After approving the consent agenda, including the financial report from RS Meacham, which showed the city’s conservative budgeting strategy was keeping it on an even keel, council moved on to the more contentious matters.

Resident Linda Wyatt, who said she has lived in Watonga her entire 62 years, wanted to know what the council intended to do about the deterioration of roads on the east side of town, why it intended to spend money on the stop light at the four-way and how it planned to pay for improvements at Mercy Hospital.

In her opinion, the light could wait until after the first of the year, because no one knew what the situation with the casino south of town would be until then. She was more concerned about the lack of jobs and empty buildings around town. Money for the hospital could instead be diverted to the care of Coronavirus patients. Council, she said, did not seem to care about the town because it was not doing much to bring in new businesses.

Council member Allen Cowan explained to Wyatt the city has recently changed form of government from council-mayor to council-manager and things were changing.

“But it didn’t get this way in six months, it isn’t going to turn around in six months,” he said. Council member Bill Seitter also explained that money in the various dedicated funds – such as the one for the hospital sales tax – could not be used for other purposes.

Wyatt seemed to accept the answers, but indicated she wanted to learn more about how the city government worked and made plans to contact City Manager Larry Mitchell and Seitter for more information, as well as promising to continue attending city council meetings.

When the council, meeting as the public works authority, took on the bid for a CT building at Mercy Hospital, things were not so easily clarified.

The project manager, Chad Rounge, who works for Mercy, had given the council what he described as a ‘gut feeling’ on the costs, about $200,000 or less. When the bids came in, they were in the $363,000 range. The electrical portion alone was more than $158,000.

Rounge and hospital administrator Bobby Stitt explained that the costs were tied directly to requirements from the Oklahoma State Department of Health.
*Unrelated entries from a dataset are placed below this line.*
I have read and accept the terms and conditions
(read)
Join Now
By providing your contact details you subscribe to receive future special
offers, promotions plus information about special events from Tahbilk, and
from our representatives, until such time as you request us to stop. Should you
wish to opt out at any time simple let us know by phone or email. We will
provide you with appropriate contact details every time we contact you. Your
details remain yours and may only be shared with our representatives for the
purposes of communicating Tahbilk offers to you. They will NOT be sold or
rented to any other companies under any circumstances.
That, however, did not dissuade council and Mitchell from asking for a more complete breakdown of what the bid entailed, including a complete set of plans and a bill of materials. Cowan wondered if the project should be rebid. Rounge said the council was free to do so, but companies that bid had to have worked on a medical facility previously in order to make sure they could comply with sanitation policies inside the building where they would be remodeling a patient room into an ADA-compliant bathroom.
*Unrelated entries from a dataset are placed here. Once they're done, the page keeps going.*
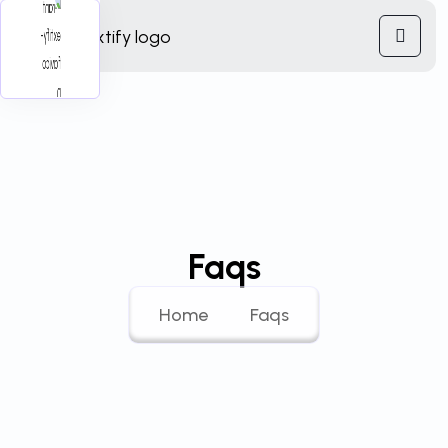
Faqs
Home
Faqs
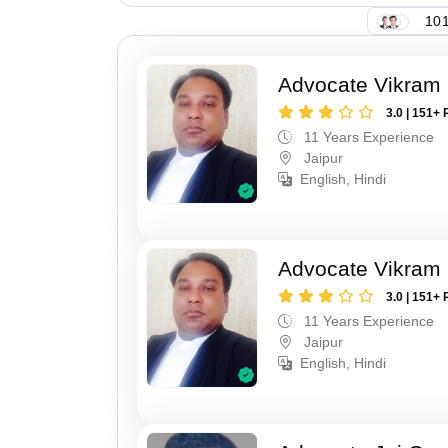
101
Advocate Vikram 
3.0 | 151+ 
11 Years Experience
Jaipur
English, Hindi
Advocate Vikram 
3.0 | 151+ 
11 Years Experience
Jaipur
English, Hindi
In the end, the council tabled the request for bid approval until it had more information on the bid and what was included. It tabled a resolution on behind-the-meter power generation, aimed at those who install solar or wind power generation in their homes or businesses, because while it detailed the cost of tying to the city grid to purchase any additional power needed, it did not outline the process for the city to purchase power the system might generate in excess of its needs.